双组分系统 PhoP/PhoQ 对鼠伤寒沙门氏菌的毒力至关重要。在这里,我们报告 PhoP 广泛甲基化。两个连续的谷氨酸 (E) 和天冬氨酸 (D)/E 残基,即 E8/D9 和 E107/E108,以及精氨酸 (R)112 可以被甲基化。这些残基的单个突变导致磷酸化和二聚化或 PhoP 与 DNA 结合能力不同程度受损,导致细菌毒力减弱。借助特异性抗体识别甲基化的 E8 和单甲基化的 R112,我们发现当细菌遇到低镁、酸性 pH 值或巨噬细胞吞噬时,E8 或 R112 的甲基化水平会显著降低,此时 PhoP 可以被激活。此外,细菌趋化性甲基转移酶 CheR 被鉴定为甲基化 R112。PhoP 活性的增加,但 PhoP 稳定性增加。总之,本研究揭示了甲基化在调节 PhoP 活性以响应环境信号方面的重要作用,从而调节沙门氏菌的毒力。

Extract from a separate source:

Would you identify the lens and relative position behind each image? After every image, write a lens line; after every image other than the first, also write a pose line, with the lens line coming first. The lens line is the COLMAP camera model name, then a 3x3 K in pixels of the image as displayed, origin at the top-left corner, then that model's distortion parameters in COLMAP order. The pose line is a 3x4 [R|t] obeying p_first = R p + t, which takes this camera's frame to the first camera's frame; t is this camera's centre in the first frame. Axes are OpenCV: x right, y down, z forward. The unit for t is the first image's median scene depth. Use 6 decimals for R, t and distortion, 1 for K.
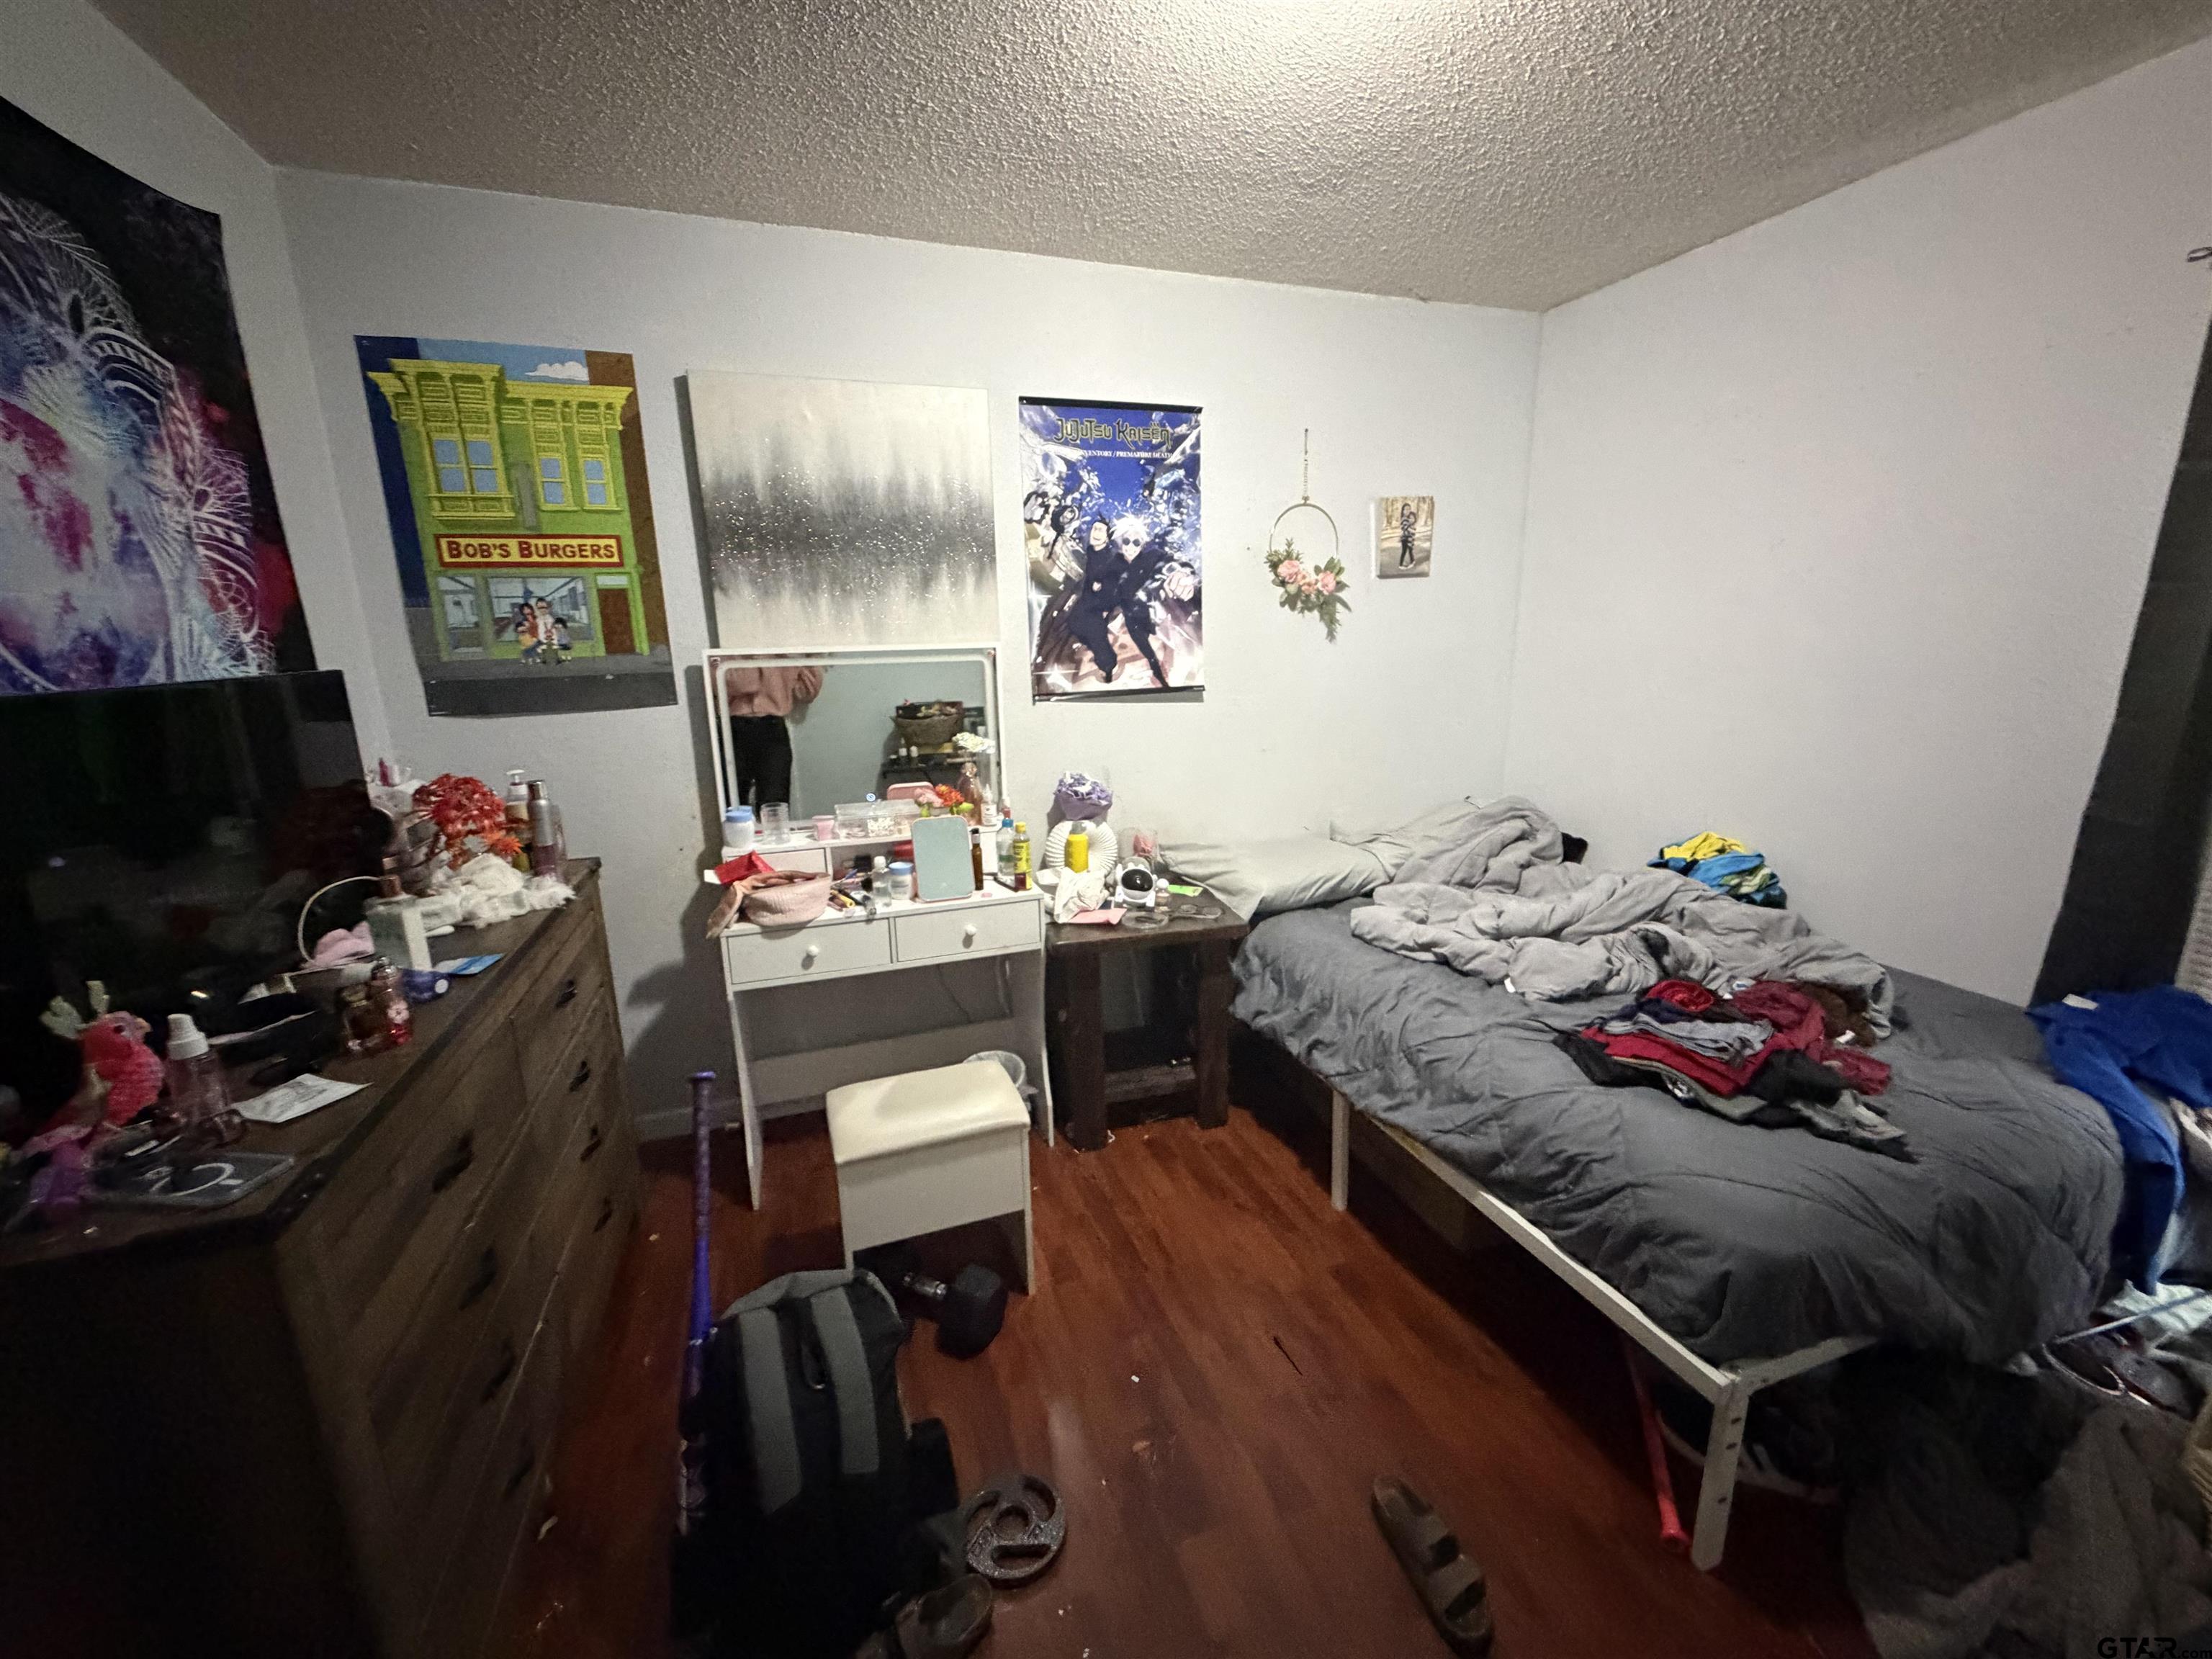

双组分系统 PhoP/PhoQ 对鼠伤寒沙门氏菌的毒力至关重要。在这里,我们报告 PhoP 广泛甲基化。两个连续的谷氨酸 (E) 和天冬氨酸 (D)/E 残基,即 E8/D9 和 E107/E108,以及精氨酸 (R)112 可以被甲基化。这些残基的单个突变导致磷酸化和二聚化或 PhoP 与 DNA 结合能力不同程度受损,导致细菌毒力减弱。借助特异性抗体识别甲基化的 E8 和单甲基化的 R112,我们发现当细菌遇到低镁、酸性 pH 值或巨噬细胞吞噬时,E8 或 R112 的甲基化水平会显著降低,此时 PhoP 可以被激活。此外,细菌趋化性甲基转移酶 CheR 被鉴定为甲基化 R112。PhoP 活性的增加,但 PhoP 稳定性增加。总之,本研究揭示了甲基化在调节 PhoP 活性以响应环境信号方面的重要作用,从而调节沙门氏菌的毒力。